By Amy Schoenfeld Walker

After two difficult Covid winters, the current season of respiratory sickness already rivals some of the worst cold and flu seasons on record — and it started about two months early.

Percent of weekly doctor and hospital visits for respiratory illness

Source: Centers for Disease Control and Prevention Note: The data includes people infected with influenza, R.S.V., the coronavirus and other respiratory viruses but is not a complete measure of the scope of these infections. The most recent weeks of data generally lag while reports come in. The weeks ending Dec. 3 and Dec. 10 are excluded because of this underreporting.

R.S.V., or respiratory syncytial virus, has made so many young children ill this fall that weekly pediatric hospitalizations for R.S.V. are the highest recorded. Influenza, which normally peaks in February, has driven up hospitalization rates to the highest level for this time of year in more than a decade, surpassing hospitalizations from Covid-19. And while Covid illness is lower than it was the last two Decembers, it, too, is climbing.

Public health officials have been warning for weeks that a “tripledemic” of Covid-19, flu and R.S.V. would strain an already weary health care system. Hospitalizations from the three viruses have been rising together.
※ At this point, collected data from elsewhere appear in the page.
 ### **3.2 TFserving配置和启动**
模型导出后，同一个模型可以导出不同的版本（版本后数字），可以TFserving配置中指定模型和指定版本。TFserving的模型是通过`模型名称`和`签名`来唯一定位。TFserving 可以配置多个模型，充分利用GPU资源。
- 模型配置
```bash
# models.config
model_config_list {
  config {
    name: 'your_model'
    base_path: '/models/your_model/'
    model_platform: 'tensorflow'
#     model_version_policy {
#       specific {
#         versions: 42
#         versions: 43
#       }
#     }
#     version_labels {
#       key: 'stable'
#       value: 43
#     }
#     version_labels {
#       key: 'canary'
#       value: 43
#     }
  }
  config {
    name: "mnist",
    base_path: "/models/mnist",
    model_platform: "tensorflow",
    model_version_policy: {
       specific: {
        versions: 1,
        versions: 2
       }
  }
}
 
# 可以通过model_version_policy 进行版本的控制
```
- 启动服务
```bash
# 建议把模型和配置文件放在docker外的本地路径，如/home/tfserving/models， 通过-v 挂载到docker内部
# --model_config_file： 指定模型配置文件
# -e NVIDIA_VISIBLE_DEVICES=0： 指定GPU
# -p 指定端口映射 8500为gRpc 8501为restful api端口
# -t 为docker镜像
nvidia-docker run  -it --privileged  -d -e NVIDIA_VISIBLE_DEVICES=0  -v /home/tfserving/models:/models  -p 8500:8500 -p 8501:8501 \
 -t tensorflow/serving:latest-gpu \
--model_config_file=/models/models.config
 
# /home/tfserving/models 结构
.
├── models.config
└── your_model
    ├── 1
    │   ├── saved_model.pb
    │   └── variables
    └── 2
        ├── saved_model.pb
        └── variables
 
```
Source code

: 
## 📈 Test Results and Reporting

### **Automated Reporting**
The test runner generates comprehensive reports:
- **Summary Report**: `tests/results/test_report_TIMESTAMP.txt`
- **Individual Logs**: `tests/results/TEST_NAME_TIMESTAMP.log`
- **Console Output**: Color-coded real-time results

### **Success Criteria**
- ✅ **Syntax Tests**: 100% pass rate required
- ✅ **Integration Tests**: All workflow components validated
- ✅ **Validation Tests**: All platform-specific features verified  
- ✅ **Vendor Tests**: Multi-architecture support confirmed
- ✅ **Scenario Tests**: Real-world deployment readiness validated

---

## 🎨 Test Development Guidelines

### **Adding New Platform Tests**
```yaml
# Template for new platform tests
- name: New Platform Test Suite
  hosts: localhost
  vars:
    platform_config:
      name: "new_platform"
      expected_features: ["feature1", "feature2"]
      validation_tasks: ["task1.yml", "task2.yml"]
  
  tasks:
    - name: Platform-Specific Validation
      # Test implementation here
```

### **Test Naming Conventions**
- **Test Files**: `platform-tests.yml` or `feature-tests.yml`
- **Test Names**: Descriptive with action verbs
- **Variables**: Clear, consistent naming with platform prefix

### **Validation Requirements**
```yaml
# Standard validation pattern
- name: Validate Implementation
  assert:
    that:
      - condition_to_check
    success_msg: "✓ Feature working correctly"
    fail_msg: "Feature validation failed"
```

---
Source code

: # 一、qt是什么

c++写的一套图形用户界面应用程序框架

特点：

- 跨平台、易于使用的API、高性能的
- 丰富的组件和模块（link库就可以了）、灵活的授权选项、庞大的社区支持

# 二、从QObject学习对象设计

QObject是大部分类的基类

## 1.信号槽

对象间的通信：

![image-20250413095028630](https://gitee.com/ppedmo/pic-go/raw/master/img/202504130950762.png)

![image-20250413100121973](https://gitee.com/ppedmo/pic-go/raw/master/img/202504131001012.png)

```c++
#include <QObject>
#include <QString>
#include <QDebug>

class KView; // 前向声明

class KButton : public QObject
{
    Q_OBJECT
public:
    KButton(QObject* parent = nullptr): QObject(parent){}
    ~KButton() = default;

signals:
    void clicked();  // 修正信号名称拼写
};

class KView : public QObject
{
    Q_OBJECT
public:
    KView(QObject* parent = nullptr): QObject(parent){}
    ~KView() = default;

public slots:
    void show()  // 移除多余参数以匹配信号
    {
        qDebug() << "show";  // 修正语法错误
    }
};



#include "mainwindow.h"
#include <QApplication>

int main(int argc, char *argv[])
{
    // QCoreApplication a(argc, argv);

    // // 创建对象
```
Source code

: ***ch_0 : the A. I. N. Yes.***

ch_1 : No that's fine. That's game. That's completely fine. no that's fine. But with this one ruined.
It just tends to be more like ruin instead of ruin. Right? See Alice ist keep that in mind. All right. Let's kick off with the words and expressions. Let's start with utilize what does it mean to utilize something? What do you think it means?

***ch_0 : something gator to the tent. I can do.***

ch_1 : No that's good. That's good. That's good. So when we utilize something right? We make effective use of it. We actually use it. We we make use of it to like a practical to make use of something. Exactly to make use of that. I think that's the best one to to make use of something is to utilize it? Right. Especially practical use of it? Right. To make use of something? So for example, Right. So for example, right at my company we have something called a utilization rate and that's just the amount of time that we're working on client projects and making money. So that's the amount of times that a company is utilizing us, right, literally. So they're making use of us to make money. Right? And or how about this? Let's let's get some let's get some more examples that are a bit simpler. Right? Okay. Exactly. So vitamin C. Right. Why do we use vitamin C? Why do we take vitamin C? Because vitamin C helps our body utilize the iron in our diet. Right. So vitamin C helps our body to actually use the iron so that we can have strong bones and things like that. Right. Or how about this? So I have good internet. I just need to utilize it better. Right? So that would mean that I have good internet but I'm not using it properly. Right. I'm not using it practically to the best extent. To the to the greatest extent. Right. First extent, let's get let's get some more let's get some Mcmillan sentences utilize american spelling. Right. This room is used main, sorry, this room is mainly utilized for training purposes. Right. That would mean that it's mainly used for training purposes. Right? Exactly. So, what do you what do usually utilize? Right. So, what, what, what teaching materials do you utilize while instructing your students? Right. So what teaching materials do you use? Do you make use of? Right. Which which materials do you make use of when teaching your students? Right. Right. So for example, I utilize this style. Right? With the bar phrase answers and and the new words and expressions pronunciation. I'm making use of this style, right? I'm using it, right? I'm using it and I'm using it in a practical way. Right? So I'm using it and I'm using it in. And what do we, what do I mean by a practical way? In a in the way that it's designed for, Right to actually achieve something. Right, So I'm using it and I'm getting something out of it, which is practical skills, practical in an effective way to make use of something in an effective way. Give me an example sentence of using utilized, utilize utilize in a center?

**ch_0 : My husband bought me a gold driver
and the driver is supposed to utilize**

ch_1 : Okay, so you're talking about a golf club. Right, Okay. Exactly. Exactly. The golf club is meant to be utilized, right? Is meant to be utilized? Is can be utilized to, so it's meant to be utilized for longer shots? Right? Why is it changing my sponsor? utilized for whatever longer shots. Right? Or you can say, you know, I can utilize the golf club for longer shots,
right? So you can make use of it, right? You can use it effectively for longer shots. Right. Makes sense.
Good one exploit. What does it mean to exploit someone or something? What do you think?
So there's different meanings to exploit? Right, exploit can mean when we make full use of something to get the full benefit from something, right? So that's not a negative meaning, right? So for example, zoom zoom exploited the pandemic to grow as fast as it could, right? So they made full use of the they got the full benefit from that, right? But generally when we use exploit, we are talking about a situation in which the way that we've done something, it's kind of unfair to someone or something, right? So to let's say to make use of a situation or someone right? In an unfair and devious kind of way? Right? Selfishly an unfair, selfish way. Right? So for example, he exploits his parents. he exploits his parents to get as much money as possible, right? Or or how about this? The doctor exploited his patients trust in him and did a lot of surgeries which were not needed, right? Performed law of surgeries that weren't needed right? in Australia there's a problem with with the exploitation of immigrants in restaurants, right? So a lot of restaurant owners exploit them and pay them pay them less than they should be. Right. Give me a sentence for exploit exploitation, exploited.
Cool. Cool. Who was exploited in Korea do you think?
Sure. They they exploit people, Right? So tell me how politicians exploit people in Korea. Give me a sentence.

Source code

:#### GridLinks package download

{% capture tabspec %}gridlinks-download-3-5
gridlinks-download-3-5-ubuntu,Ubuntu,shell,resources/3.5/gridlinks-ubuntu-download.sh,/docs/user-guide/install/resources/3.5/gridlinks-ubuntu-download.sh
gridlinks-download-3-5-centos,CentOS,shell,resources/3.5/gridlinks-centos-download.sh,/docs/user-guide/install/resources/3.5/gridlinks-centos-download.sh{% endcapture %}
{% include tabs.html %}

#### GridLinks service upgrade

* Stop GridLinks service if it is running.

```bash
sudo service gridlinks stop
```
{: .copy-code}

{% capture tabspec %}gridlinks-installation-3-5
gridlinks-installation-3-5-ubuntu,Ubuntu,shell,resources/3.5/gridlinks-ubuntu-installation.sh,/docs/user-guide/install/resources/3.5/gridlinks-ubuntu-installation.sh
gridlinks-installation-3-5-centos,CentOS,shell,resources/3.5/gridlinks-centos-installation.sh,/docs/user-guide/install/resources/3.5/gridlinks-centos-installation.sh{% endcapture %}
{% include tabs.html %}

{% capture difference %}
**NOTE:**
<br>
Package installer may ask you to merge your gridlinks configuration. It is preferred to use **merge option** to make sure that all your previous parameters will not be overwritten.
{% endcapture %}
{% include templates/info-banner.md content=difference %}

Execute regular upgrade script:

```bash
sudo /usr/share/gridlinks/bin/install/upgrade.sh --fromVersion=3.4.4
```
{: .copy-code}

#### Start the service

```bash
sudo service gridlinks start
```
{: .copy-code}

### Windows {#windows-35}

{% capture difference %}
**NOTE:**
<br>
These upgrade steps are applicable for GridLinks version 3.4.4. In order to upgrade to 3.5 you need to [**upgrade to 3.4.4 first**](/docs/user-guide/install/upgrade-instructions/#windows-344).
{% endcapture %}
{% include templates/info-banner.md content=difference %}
Nationally, R.S.V. appears to have peaked, and flu is peaking in a few parts of the country, but infections from the two viruses are expected to plateau at high levels.

Weekly hospitalizations for Covid-19, R.S.V. and flu

Source: Centers for Disease Control and Prevention Note: The most recent weeks of data generally lag while reports come in. The weeks ending Dec. 3 and Dec. 10 are excluded because of this underreporting.

Experts say it is difficult to estimate the severity of the rest of this season because the coronavirus pandemic disrupted somewhat predictable patterns for other respiratory diseases.

“There’s a whole lot of winter left,” said Richard Webby, a virologist at the St. Jude Children’s Research Hospital in Memphis. “Certainly there’s lots of time for another Covid wave, and even enough potentially for another version of flu.”

The country has already faced two record-breaking seasons under Covid, which disproportionately affected older Americans, but the return of R.S.V. and flu this year means that some of the burden of illness has shifted to the country’s youngest — and their families.

Weekly hospitalizations for R.S.V. among children are the highest they have been since the Centers for Disease Control and Prevention began its surveillance in the 2018-19 season. Roughly one in every 70 babies 6 months and younger have been hospitalized since the beginning of October, according to preliminary estimates.